Two objective methods of assessing cough have been developed. First, in the 1950s, cough challenge was introduced and has been perfected as a highly accurate tool for assessing the cough reflex. The participant inhales an increasing concentration of a protussive substance such as citric acid or capsaicin—the pungent extract of red peppers. The effect of drug on their cough reflex sensitivity is then compared with that of placebo. This methodology is excellent at assessing the characteristics of the study drug, such as its time course, and is frequently used in the development of novel therapies; indeed, it is recommended by the Food and Drug Administration (FDA) as part of the submission portfolio. However, it does not always correlate with subjective measures. For example, morphine has been demonstrated to have a highly effective activity in suppressing cough in some patients, but does not seem to alter cough reflex sensitivity.

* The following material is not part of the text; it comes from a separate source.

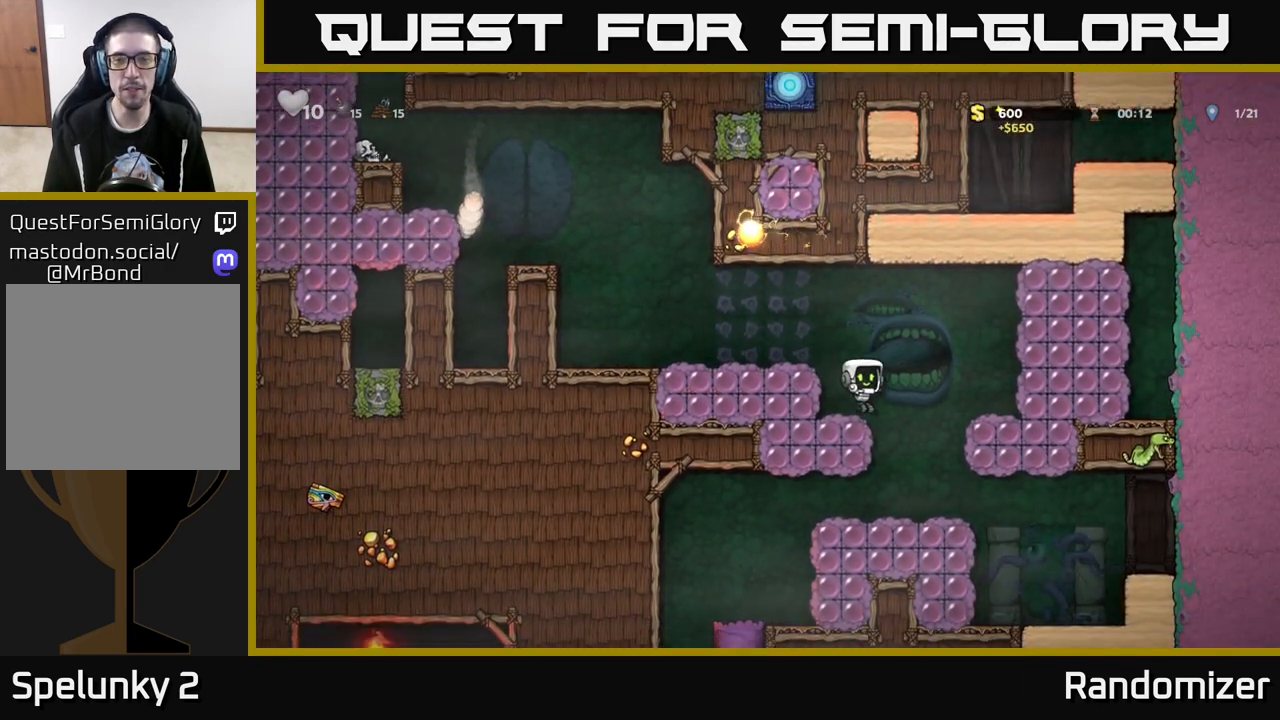
{"buttons": [], "left_stick": "center", "right_stick": "center", "events": [[167, "left_stick", "left"], [317, "left_stick", "center"]]}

The third is a recently developed modality of assessing cough using cough counting.24 It has required a number of strides in technical development, particularly in computing power, to establish a reliable methodology using cough counters. Cough counting is now recognised as the ‘gold standard’ for assessing antitussive efficacy by the FDA. Unfortunately, since it is a recently developed technique, very few of the current OTC antitussive medications have been studied using cough counting. Indeed, only a single agent, dextromethorphan, has been demonstrated to be efficacious in this arena.25
It is best to consider the various methodologies for assessing cough as the three overlapping circles of Venn diagram (figure 1). Of the three, subjective measures have proven to be the least reliable and with a few notable exceptions have not been rigorously evaluated. We consider therefore that claims made of antitussive activity solely using subjective criteria provide insufficient evidence of efficacy, a view currently supported by the FDA.

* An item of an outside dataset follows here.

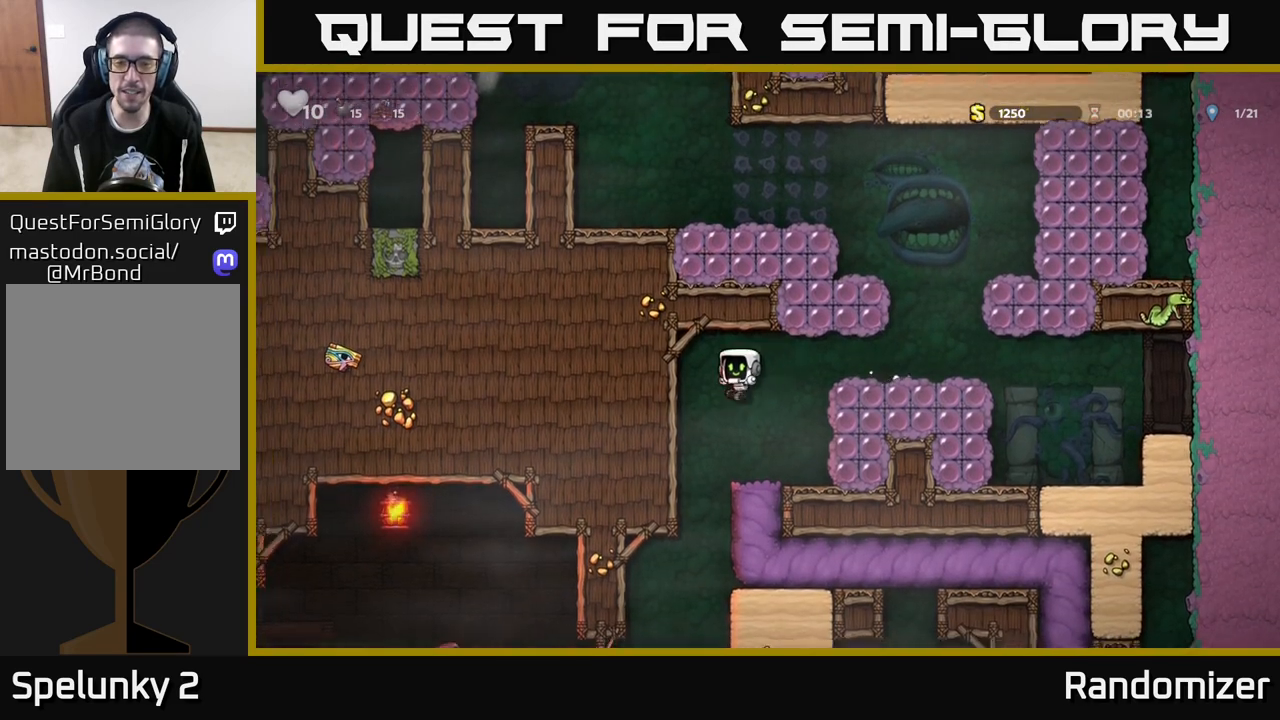
{"buttons": [], "left_stick": "left", "right_stick": "center", "events": [[100, "left_stick", "center"], [167, "left_stick", "left"]]}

Therefore, in an attempt to promote rational prescribing, we have reviewed the evidence for frequently used treatments in acute cough, particularly from a European perspective. We examined three aspects of drug efficacy on acute cough: the effect on the cough reflex using cough challenge, and both objective (cough recording) and subjective (ie, symptom scores, specific quality of life tools) effects on clinical outcomes.